Jamie Oliver’s claim that his restaurants would shut down without European immigrants illustrates the paradox of the UK’s flexible labour market, says a Professor of Industrial Relations.

The TV chef was reportedly quoted in Good Housekeeping magazine as saying European immigrant workers were “much stronger, much tougher” and added “if we didn't have any, all of my restaurants would close tomorrow. There wouldn't be any Brits to replace them.”

Professor Guglielmo Meardi, Professor of Industrial Relations at Warwick Business School, said research shows that employers change their perception about immigrant workers over time.

“The reason why the catering industry relies so heavily on migrant workers is to be found in part in scarce skills – as the owner of curry houses often claim - but more generally in the segmentation of the labour market,” said Professor Meardi, who has examined the dynamics of intra-EU migration in his book Social Failures of EU Enlargement.

“In a service economy, there is a large number of what are perceived low-prestige jobs that members of society would only take at a relatively high wage, but recent immigrants would consider because they feel the pressure of the social environment much less.

“In catering, in particular, there are long, anti-social hours, again less of a problem for young immigrants who have come without their families. Therefore, there is a structural need for immigrants in these industries.

“The paradox of this situation is that it is inherently unstable. Immigrants themselves need to be replaced, when after some time they settle and start having similar time and social concerns as the local population.

“Research shows that employers periodically change their perception of which immigrants are ‘good workers’. Once the Portuguese, then the Indians, then the Kosovars, then the Poles and so on - as soon as one group settles, a new one is needed.

“The resulting paradox is that a flexible labour market and the British opt-out from the EU 48-hour week, which were meant to boost the UK economy and create jobs, actually put settled residents (nationals or not) with social or family obligations in an unfavourable competition with newcomers.

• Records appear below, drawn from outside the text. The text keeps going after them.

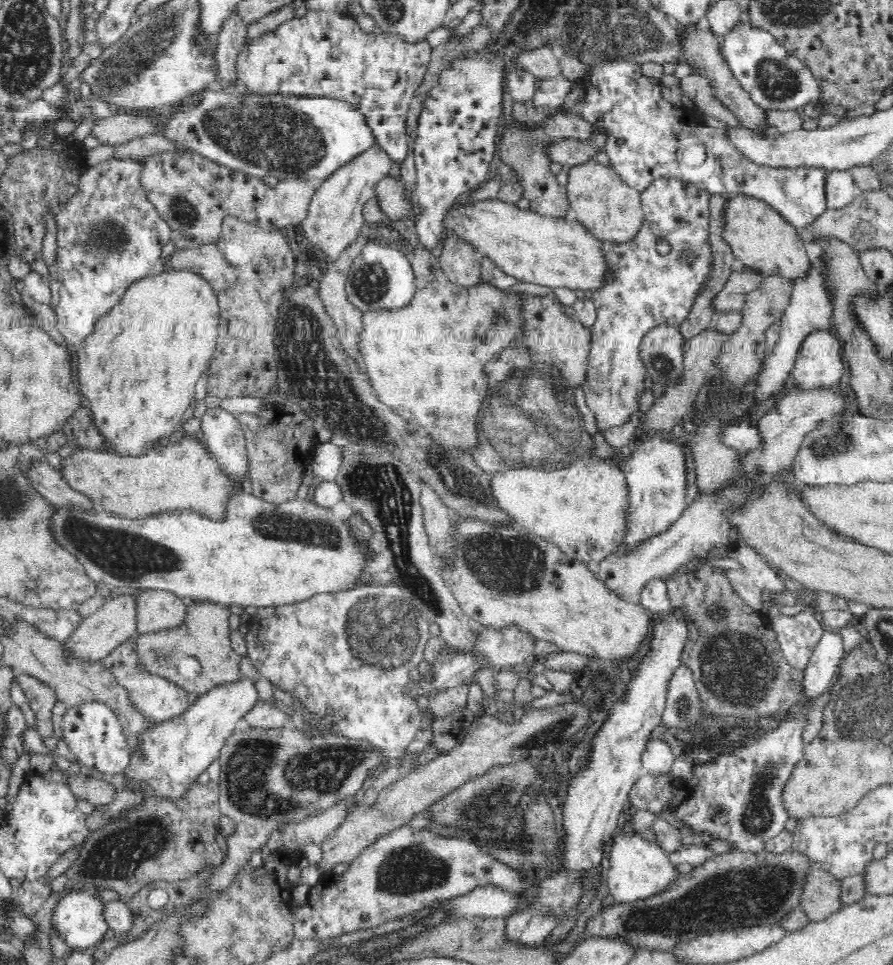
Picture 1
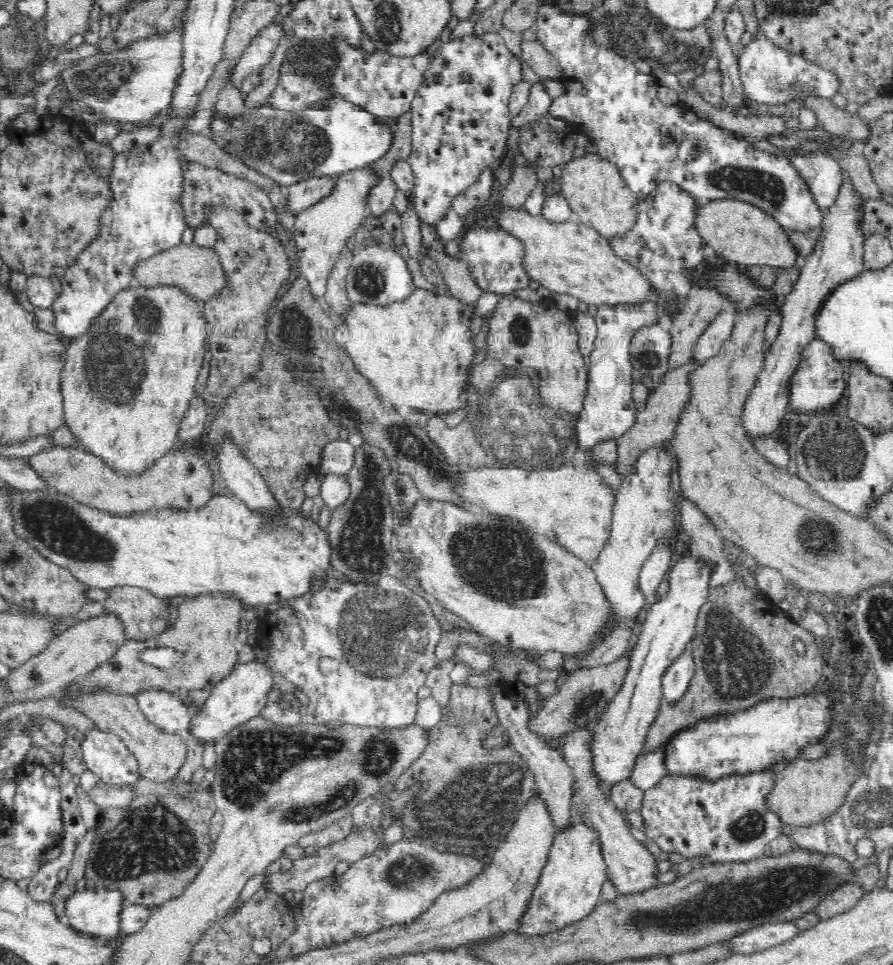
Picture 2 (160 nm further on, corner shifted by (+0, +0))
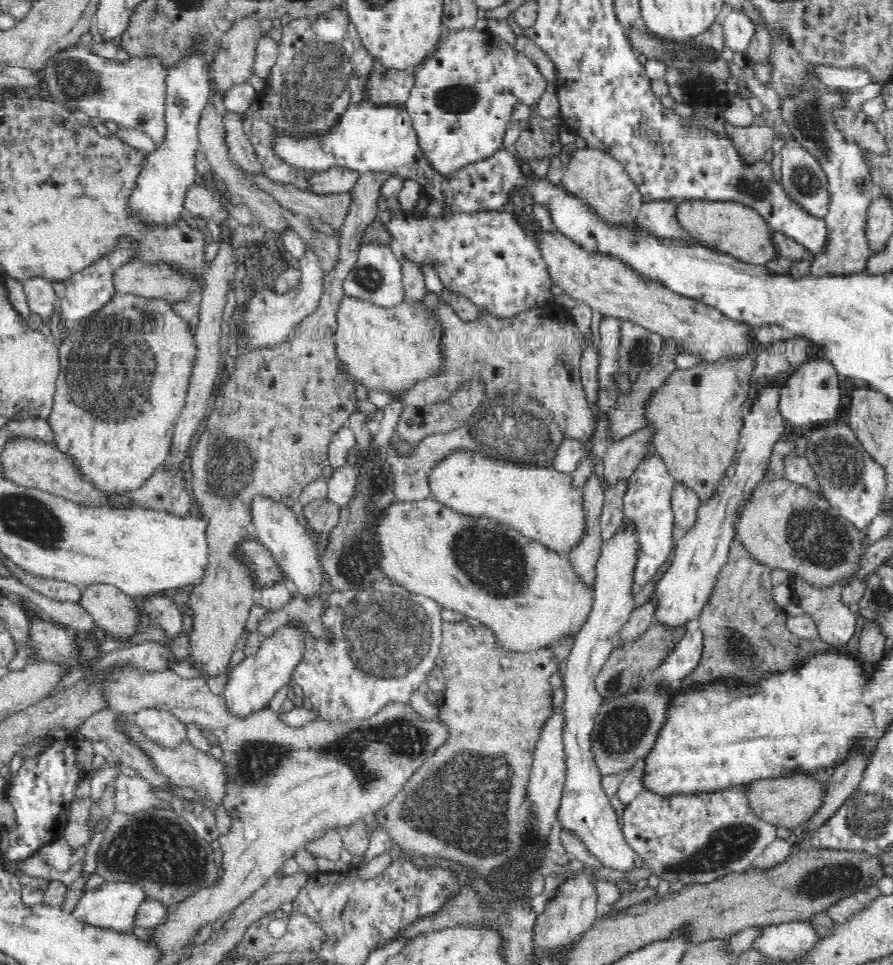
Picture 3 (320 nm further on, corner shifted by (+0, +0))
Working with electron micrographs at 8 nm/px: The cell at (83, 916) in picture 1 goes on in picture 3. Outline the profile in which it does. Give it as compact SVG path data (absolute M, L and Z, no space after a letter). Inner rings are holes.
M128 882L104 883L93 892L84 892L70 914L80 923L88 926L128 933L134 926L136 908L140 906L140 902L144 901L144 891L134 884Z

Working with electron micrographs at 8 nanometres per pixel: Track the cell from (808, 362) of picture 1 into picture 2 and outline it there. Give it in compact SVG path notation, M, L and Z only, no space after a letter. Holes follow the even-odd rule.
M812 339L803 350L800 368L792 377L790 407L796 414L812 414L829 410L846 392L846 372L840 360L832 353L832 345L822 339Z

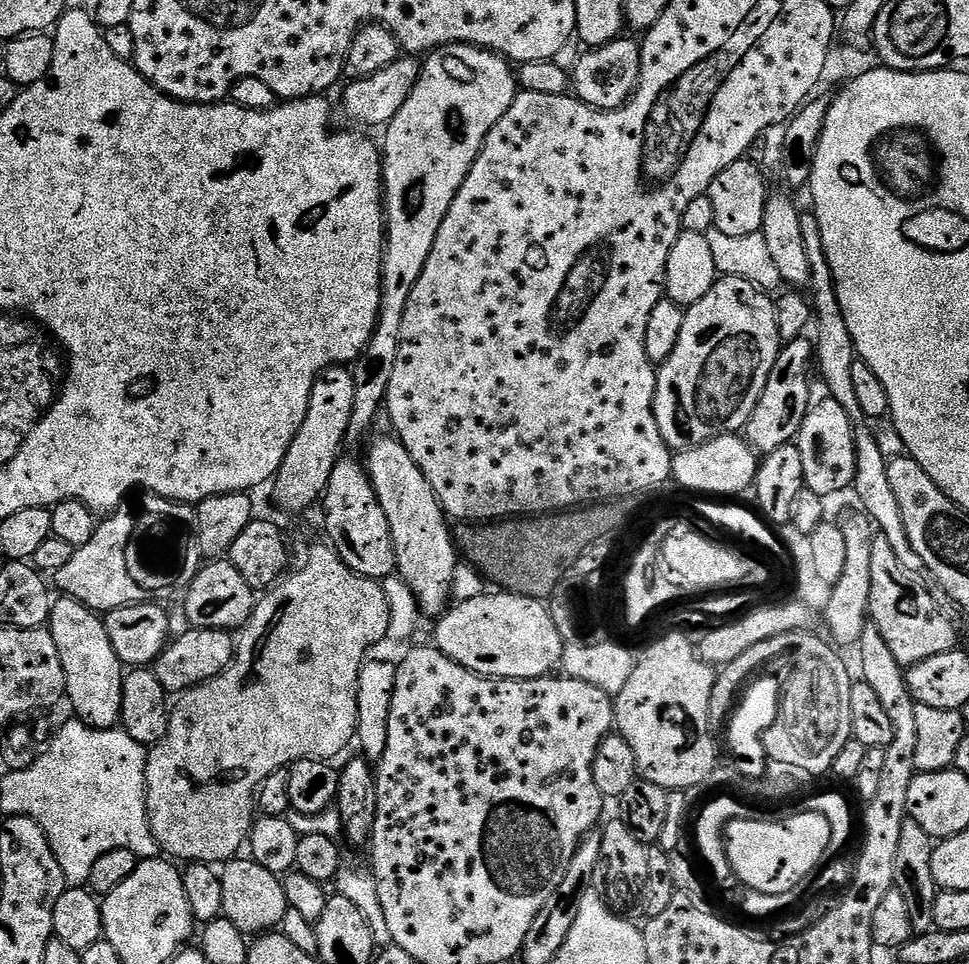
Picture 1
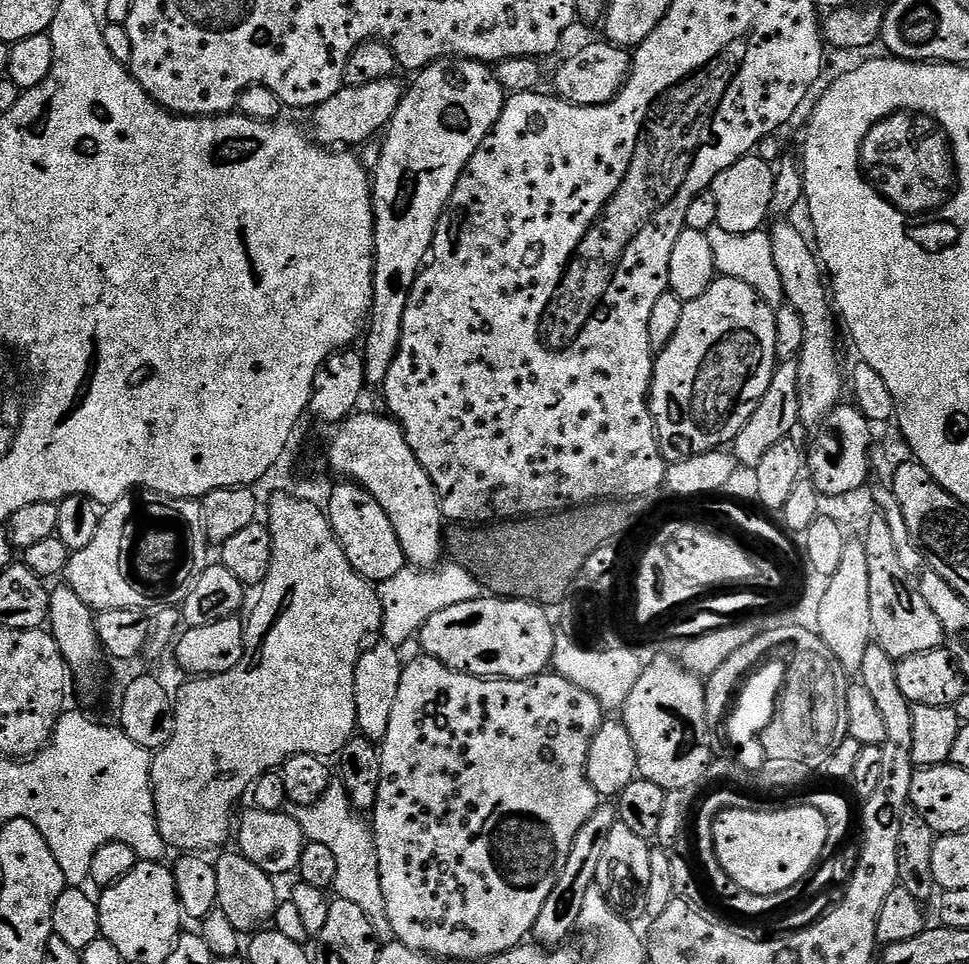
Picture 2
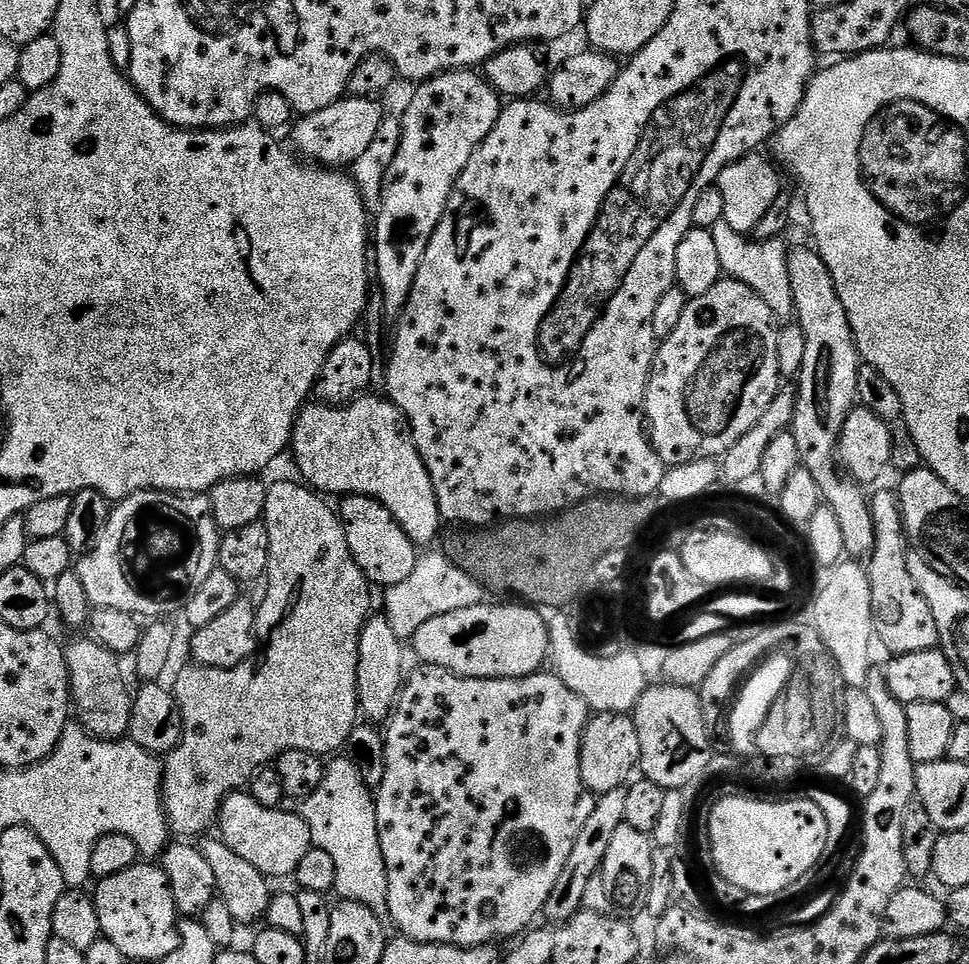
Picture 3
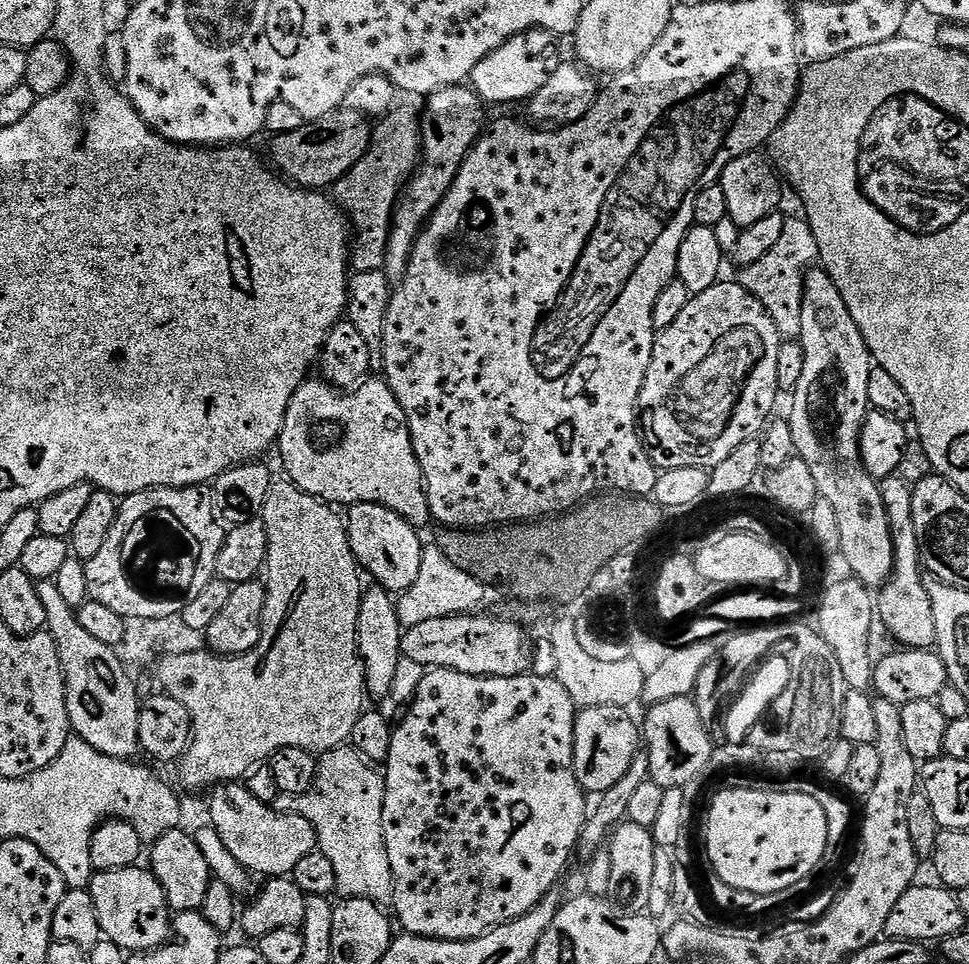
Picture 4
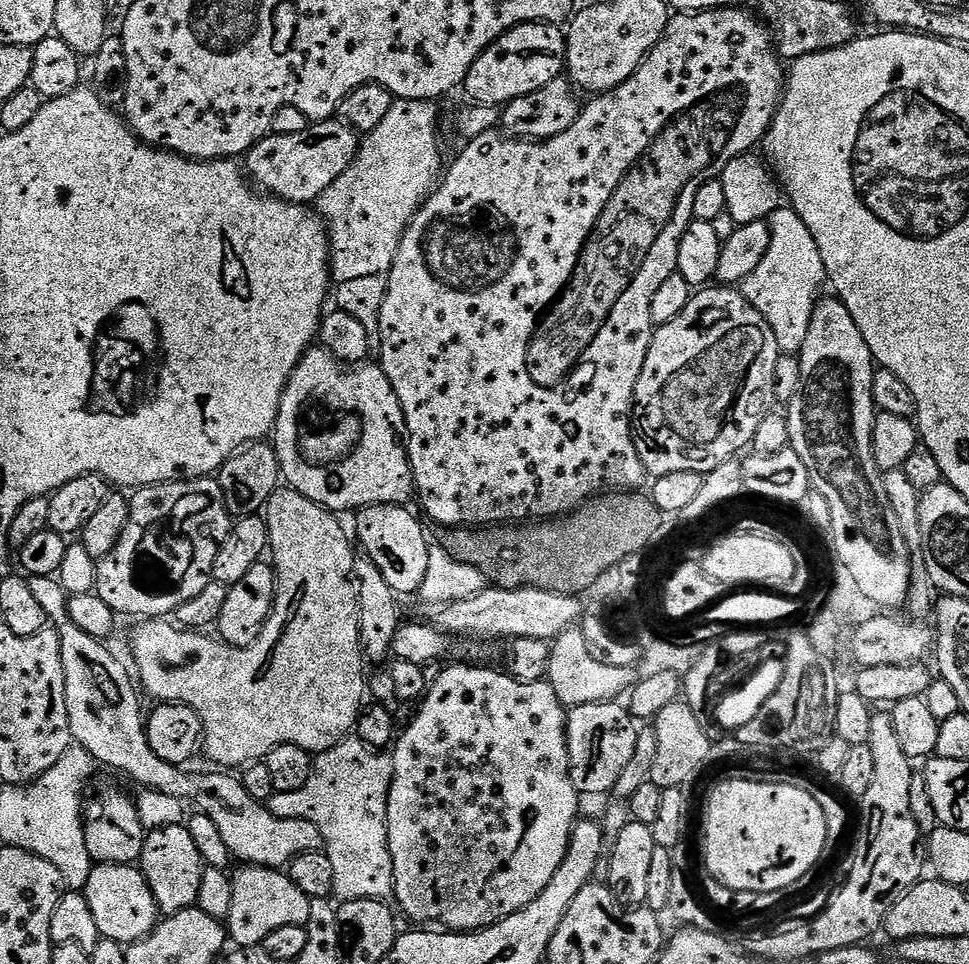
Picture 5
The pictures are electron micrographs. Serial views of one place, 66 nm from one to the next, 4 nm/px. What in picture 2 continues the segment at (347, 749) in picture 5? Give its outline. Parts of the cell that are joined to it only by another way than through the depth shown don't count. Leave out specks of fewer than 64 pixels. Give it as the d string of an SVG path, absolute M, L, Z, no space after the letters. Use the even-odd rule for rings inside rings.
M334 782L326 794L314 802L314 806L291 805L290 814L302 826L305 841L327 846L338 862L338 878L334 885L337 897L359 906L376 931L376 938L381 945L391 944L396 940L394 926L386 918L386 898L382 898L382 878L378 874L378 850L372 836L369 821L350 802L348 791L343 783Z

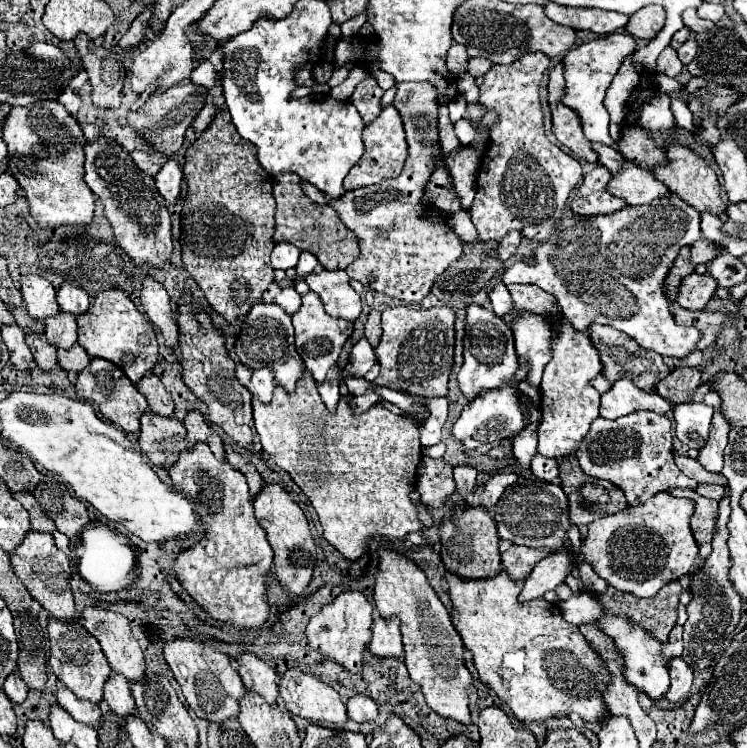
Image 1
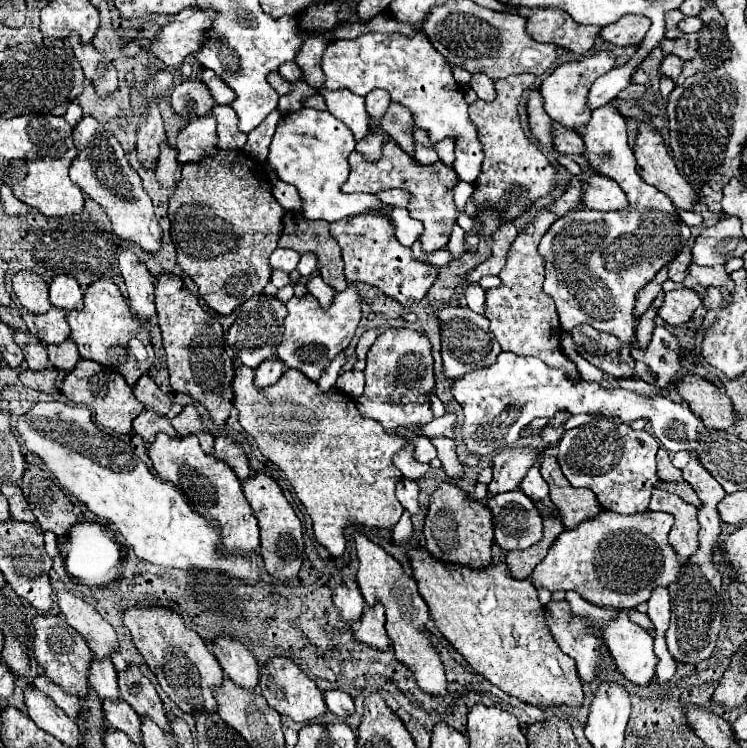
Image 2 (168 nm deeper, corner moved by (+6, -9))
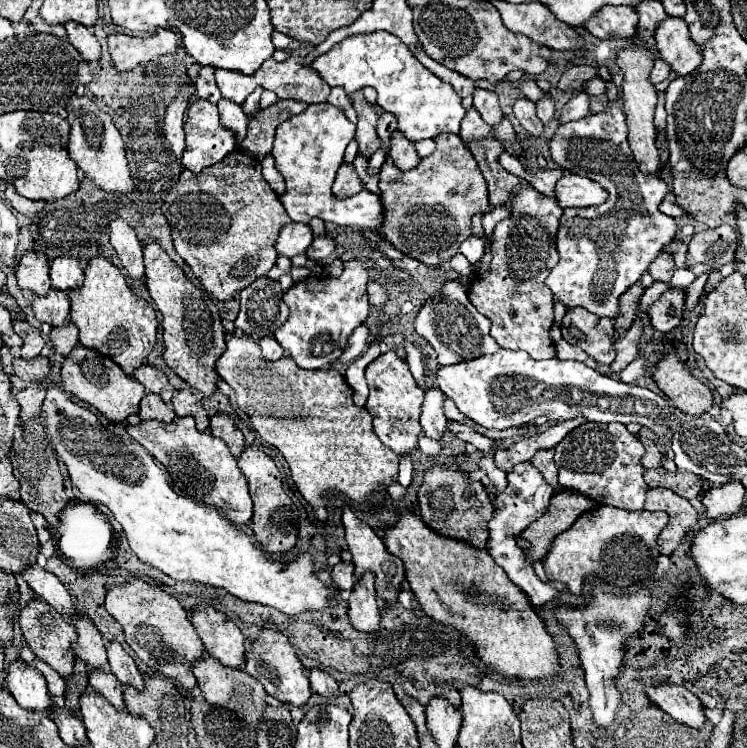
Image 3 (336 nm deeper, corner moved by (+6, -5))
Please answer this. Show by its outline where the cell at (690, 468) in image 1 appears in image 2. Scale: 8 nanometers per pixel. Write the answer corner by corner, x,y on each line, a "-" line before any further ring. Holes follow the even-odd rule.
664,448
658,450
656,462
658,462
658,478
660,480
664,480
664,482
680,482
682,480
682,472
672,466
672,462
668,458
668,452

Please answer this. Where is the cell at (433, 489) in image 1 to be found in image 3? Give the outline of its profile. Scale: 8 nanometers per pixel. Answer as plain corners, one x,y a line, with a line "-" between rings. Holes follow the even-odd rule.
388,350
368,364
366,382
370,388
366,410
374,418
374,430
376,430
378,438
382,440
384,446
388,446
398,456
412,454
416,450
416,440
422,434
420,412
422,412
424,390
412,378
408,362
398,358
398,354
394,350

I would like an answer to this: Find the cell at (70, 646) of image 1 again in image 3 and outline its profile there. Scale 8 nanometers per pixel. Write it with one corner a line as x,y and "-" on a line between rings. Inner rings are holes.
30,600
28,606
20,614
20,628
22,628
24,640
28,642
28,646
40,660
50,664
64,680
72,676
74,658
76,658
72,644
76,642
78,636
76,636
76,628
68,624
60,612
56,612
52,606
46,606
44,600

“A living wage and working time regulations could make the situation more even, but at the condition that society will be ready to pay a little more for these services.”

Professor Guglielmo Meardi teaches Comparative Employment Relations on the MA Industrial Relations & Managing Human Resoures and Transnational Employment Relations on the MA International Employment Relations. He also teaches International and European Employment Relations, Business and Society in Contemporary Europe and Business and Society in Contemporary Germany on the undergraduate courses.